Cet appel visait à répondre à la question de savoir dans quelles circonstances un tribunal peut attribuer à une entreprise l’intention d’un cadre supérieur ou d’un employé constituant ce qu’on appelle l’« âme dirigeante » de l’entreprise.

John Aquino était le président de deux entreprises de construction familiales qui réalisaient des projets de construction à grande échelle. Lorsque celles-ci ont commencé à éprouver de graves difficultés financières, des enquêtes ont révélé que M. Aquino et plusieurs autres personnes se sont frauduleusement approprié des dizaines de millions de dollars de ces entreprises au moyen d’un stratagème de fausses factures. Pendant des années, ils ont préparé des factures fictives au nom de fournisseurs fictifs pour des services n’ayant jamais été fournis et ils ont demandé aux entreprises de construction de les payer. Lors de procédures de faillite engagées contre ces dernières, les paiements de factures ont été contestés en vertu de la division 96(1)b)(ii)(B) de la Loi sur la faillite et l’insolvabilité (« LFI »). Cette disposition permet le recouvrement de sommes d’argent lorsqu’une opération constitue une « opération sous-évaluée » et que le débiteur avait l’intention « de frauder ou de frustrer un créancier ou d’en retarder de désintéressement ». Une opération sous-évaluée est une opération par laquelle des biens ou des services sont fournis sans aucune contrepartie ou pour une contrepartie bien inférieure à la juste valeur marchande des biens ou services en question.
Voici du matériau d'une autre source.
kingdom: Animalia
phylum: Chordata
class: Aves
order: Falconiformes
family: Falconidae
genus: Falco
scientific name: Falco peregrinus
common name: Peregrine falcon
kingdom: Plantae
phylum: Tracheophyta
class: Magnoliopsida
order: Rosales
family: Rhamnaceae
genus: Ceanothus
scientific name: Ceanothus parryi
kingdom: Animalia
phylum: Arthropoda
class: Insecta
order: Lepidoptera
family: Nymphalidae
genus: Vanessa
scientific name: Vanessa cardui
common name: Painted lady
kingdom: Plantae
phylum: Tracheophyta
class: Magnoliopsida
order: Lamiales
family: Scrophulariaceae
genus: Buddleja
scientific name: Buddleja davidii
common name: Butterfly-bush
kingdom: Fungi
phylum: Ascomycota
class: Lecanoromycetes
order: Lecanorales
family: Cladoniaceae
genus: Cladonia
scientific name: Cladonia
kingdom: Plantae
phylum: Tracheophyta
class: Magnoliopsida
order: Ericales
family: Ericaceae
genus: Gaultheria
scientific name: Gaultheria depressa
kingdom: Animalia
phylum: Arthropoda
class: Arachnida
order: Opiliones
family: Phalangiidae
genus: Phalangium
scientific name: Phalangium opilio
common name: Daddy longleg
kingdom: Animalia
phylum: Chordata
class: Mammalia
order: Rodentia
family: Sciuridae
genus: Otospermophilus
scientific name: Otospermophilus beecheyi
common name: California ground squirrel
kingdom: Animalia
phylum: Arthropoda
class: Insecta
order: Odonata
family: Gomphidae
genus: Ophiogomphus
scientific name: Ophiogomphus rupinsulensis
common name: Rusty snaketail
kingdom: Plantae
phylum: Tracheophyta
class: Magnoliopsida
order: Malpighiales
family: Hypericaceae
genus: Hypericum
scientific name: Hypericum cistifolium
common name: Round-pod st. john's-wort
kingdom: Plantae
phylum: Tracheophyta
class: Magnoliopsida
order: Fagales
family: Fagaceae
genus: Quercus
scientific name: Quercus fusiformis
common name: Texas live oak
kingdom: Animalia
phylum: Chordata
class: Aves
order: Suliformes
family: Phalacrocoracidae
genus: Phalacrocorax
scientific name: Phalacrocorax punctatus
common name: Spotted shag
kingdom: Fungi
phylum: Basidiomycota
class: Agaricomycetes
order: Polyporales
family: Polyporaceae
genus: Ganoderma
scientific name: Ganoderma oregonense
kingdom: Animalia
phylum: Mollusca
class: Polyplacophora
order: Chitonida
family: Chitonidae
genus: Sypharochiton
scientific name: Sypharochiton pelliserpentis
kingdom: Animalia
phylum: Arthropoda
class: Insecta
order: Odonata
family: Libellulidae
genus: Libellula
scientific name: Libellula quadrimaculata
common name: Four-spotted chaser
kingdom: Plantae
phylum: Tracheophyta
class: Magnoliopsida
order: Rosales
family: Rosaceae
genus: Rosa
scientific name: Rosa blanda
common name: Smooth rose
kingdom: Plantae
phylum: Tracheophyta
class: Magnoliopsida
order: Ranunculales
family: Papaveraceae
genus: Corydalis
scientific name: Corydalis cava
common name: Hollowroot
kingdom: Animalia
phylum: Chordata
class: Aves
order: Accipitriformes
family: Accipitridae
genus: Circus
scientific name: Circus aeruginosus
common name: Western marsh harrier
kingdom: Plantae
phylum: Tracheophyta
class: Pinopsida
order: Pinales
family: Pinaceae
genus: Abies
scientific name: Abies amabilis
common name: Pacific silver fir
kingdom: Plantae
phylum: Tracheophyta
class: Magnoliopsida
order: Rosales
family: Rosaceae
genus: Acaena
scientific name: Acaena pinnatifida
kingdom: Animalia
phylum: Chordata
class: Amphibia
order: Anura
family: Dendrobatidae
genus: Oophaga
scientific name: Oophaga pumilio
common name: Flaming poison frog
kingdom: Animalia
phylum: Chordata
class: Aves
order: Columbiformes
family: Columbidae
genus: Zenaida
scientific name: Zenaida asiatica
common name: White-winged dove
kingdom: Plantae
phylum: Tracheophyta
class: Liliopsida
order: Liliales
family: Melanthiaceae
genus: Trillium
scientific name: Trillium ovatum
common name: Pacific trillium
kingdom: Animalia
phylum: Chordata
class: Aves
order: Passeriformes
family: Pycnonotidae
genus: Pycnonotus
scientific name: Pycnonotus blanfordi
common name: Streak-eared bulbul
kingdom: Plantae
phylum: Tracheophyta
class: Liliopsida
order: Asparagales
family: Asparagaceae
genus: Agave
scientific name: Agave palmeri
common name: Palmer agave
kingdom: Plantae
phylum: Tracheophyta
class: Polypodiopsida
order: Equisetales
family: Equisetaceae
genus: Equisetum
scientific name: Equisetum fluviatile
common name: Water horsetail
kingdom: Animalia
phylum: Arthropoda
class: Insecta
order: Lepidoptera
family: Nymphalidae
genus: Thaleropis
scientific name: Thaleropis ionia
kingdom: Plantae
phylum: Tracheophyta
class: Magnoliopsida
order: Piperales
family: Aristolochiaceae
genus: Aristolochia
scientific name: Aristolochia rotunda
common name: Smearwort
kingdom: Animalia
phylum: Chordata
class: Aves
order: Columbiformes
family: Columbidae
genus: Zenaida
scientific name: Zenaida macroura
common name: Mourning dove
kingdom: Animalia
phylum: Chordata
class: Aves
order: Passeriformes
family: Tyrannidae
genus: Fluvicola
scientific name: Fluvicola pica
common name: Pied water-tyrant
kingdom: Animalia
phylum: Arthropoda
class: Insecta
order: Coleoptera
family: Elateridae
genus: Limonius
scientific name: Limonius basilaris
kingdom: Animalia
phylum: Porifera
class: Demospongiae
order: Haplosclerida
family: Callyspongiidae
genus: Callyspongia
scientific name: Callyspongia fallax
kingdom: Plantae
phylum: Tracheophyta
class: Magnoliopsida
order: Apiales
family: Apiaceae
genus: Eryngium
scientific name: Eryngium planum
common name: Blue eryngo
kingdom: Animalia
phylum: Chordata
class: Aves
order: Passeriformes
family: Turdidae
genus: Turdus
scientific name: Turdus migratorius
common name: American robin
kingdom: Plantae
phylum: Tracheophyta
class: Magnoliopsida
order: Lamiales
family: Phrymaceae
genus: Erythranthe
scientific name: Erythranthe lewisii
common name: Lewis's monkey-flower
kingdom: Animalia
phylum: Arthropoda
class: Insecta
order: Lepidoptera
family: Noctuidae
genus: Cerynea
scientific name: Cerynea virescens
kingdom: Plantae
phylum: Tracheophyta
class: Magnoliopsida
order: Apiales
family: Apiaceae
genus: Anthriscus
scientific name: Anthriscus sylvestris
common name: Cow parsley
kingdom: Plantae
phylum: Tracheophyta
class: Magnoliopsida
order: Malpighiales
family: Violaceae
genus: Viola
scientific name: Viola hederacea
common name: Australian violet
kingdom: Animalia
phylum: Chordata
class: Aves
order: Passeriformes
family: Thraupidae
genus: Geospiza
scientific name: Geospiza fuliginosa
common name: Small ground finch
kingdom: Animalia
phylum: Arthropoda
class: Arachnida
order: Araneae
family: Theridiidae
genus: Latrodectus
La juge de première instance a conclu que les paiements de fausses factures constituaient des opérations sous-évaluées. Selon elle, ils impliquaient plusieurs « signes de fraude », c’est-à-dire des circonstances suspectes susceptibles d’aider à prouver l’existence d’une intention frauduleuse. Elle a rejeté l’argument selon lequel les entreprises de construction ne pouvaient avoir eu d’intention frauduleuse étant donné qu’elles payaient leurs créanciers en entier et à temps au moment où les paiements de fausses factures ont été effectués. La juge de première instance a examiné l’objet de la législation en matière de faillite, qui consiste à accorder réparation aux créanciers, et elle a statué que l’intention de M. Aquino devait être attribuée aux entreprises. Elle a ordonné à M. Aquino et aux autres personnes de rembourser l’argent qu’ils avaient obtenu au moyen du stratagème. Monsieur Aquino et les autres personnes ont interjeté appel de la décision rendue par la juge de première instance. Devant la Cour d’appel et la Cour suprême, ils ont répété les arguments qu’ils avaient formulés en première instance. La Cour d’appel a confirmé la décision de la juge de première instance.

La Cour suprême a rejeté l’appel.

Rédigeant les motifs de la Cour, le juge Jamal a conclu que la juge de première instance n’a pas mal appliqué l’approche fondée sur les signes de fraude pour inférer l’intention frauduleuse. Un tribunal peut conclure qu’un débiteur avait l’intention de frauder ou de frustrer un créancier ou d’en retarder le désintéressement aux termes de la division 96(1)b)(ii)(B) de la LFI même s’il n’était pas insolvable au moment de l’opération sous-évaluée. Il n’y avait donc aucune raison de modifier la conclusion de la juge de première instance selon laquelle M. Aquino avait l’intention de frauder ou de frustrer un créancier ou d’en retarder le désintéressement dans le cadre du stratagème de fausses factures. En outre, l’intention frauduleuse de M. Aquino devait être attribuée aux entreprises débitrices, étant donné qu’il était leur âme dirigeante et qu’il avait agi dans le cadre du secteur de responsabilité des entreprises qui lui était attribué.

La théorie de l’attribution d’actes à une entreprise doit être appliquée de manière téléologique, contextuelle et pragmatique afin que se réalisent les objectifs de politique générale de la loi en vertu de laquelle une partie cherche à attribuer à une entreprise les actes, les connaissances, l’état d’esprit ou l’intention de son âme dirigeante. Dans le contexte d’une demande fondée sur l’article 96 de la LFI, les exceptions à l’attribution d’actes à une entreprise pour cause de « fraude » et d’« absence d’avantage » ne devraient pas s’appliquer car elles mineraient l’objet de cette disposition. Le test applicable à l’attribution d’actes à une entreprise au titre de l’art. 96 de la LFI consiste simplement à déterminer si la personne était l’âme dirigeante et si elle a accompli ses actes dans le cadre du secteur d’activités de l’entreprise qui lui était attribué.